[PASSAGE PROVIDED]:
--------------------------------

The sensor 270 may generate data on the state of the vehicle based on a signal generated by at least one sensor. The sensor 270 may acquire a sensing signal for sensing vehicle posture information, vehicle motion information, vehicle yaw information, vehicle roll information, vehicle pitch information, vehicle collision information, vehicle direction information, vehicle angle information, vehicle speed information, vehicle acceleration information, vehicle inclination information, vehicle forward/backward information, battery information, fuel information, tire information, vehicle lamp information, vehicle interior temperature information, vehicle interior humidity information, steering wheel rotation angle, vehicle external illumination, the pressure applied to an accelerator pedal, the pressure applied to a brake pedal, and the like.
In addition, the sensor 270 may further include an accelerator pedal sensor, a pressure sensor, an engine rotation speed sensor, an air flow sensor (AFS), an air temperature sensor (ATS), a water temperature sensor (WTS), a throttle position sensor (TPS), a TDC sensor, and a crank angle sensor (CAS).
The sensor 270 may generate vehicle state information based on sensing data. The vehicle state information may be information generated based on data detected by various sensors included in a vehicle.

--------------------------------

[DATA UNDER STUDY]:
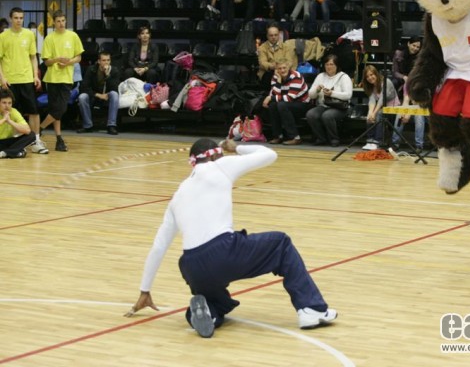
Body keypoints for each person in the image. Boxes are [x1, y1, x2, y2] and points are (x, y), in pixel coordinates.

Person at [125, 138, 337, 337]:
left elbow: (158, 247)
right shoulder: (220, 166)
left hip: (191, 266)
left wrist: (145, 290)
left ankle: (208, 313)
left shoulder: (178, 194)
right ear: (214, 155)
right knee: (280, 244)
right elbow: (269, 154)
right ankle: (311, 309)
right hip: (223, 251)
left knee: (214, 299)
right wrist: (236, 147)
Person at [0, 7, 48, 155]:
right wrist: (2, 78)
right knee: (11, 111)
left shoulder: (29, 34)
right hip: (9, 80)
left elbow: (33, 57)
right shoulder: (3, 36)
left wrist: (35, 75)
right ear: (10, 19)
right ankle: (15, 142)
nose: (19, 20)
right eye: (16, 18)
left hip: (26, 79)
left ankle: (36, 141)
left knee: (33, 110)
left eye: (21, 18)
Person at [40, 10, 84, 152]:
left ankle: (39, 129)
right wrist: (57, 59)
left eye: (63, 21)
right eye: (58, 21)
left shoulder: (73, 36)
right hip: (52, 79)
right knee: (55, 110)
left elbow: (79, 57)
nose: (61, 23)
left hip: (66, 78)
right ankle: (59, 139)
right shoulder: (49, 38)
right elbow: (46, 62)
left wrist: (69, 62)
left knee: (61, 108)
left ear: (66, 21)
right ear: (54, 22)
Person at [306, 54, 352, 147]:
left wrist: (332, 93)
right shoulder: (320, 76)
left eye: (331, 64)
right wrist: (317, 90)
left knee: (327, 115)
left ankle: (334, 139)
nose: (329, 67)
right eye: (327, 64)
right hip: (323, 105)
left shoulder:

--------------------------------

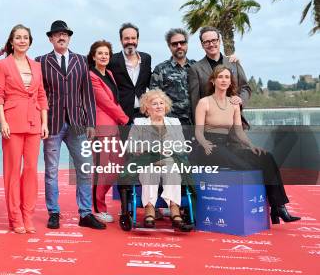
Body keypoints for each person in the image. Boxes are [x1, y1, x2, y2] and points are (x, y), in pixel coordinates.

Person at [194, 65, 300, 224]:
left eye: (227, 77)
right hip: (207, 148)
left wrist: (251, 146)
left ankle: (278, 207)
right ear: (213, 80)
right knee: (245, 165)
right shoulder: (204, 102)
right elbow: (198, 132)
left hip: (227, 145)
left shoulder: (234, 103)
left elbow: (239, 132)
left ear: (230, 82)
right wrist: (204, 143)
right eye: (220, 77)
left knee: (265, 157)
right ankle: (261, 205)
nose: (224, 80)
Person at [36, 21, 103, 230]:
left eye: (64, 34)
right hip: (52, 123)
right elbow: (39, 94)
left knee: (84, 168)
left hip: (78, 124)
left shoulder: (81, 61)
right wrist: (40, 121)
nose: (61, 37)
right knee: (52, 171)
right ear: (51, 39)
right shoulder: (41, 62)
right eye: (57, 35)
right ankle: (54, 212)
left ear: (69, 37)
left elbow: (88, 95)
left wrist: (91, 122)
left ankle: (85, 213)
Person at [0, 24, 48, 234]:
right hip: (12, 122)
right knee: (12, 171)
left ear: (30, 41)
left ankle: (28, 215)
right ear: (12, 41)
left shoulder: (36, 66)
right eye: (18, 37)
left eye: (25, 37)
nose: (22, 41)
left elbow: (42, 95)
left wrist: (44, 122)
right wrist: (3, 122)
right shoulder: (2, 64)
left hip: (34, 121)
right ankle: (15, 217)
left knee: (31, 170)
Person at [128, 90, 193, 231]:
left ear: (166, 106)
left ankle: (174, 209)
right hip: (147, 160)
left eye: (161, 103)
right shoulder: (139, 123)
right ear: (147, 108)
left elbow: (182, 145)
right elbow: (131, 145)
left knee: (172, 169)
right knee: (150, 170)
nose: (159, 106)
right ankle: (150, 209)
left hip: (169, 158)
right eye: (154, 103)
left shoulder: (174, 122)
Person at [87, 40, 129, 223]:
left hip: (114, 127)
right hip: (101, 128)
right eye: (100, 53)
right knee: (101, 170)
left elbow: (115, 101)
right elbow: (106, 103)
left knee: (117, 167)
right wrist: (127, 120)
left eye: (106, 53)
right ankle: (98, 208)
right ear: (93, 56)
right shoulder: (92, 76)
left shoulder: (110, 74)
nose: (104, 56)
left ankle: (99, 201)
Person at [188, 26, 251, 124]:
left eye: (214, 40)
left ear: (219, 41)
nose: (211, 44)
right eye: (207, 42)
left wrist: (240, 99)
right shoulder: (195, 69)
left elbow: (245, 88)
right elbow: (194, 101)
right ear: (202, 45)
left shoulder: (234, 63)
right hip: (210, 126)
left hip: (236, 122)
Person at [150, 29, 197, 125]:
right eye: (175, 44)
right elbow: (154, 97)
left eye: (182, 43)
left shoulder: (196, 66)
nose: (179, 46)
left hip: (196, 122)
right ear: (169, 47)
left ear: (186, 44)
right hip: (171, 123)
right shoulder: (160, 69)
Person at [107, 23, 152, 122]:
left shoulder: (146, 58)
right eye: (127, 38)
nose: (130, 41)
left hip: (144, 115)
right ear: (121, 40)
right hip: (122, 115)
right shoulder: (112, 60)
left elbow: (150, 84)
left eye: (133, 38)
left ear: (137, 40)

--------------------------------

[ACTIVITIES]:
a – From the vehicle sensor passage, copy out the text from "The sensor 270 may generate data" up to and including "and the like.".
b – In the vehicle sensor passage, what sensor does the abbreviation AFS stand for?

[LIST OF SOLUTIONS]:
a –
The sensor 270 may generate data on the state of the vehicle based on a signal generated by at least one sensor. The sensor 270 may acquire a sensing signal for sensing vehicle posture information, vehicle motion information, vehicle yaw information, vehicle roll information, vehicle pitch information, vehicle collision information, vehicle direction information, vehicle angle information, vehicle speed information, vehicle acceleration information, vehicle inclination information, vehicle forward/backward information, battery information, fuel information, tire information, vehicle lamp information, vehicle interior temperature information, vehicle interior humidity information, steering wheel rotation angle, vehicle external illumination, the pressure applied to an accelerator pedal, the pressure applied to a brake pedal, and the like.

b – An air flow sensor.